• **Exercise description**:
Write out the lines below word for word and number for number, but don't include the pictures.
==========
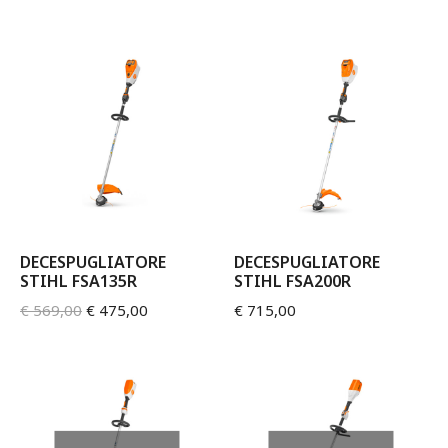
DECESPUGLIATORE
DECESPUGLIATORE
STIHL FSA135R
STIHL FSA200R
€
569,00
€
475,00
€
715,00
==========
• **Response below**:
DECESPUGLIATORE
DECESPUGLIATORE
STIHL FSA135R
STIHL FSA200R
€
569,00
€
475,00
€
715,00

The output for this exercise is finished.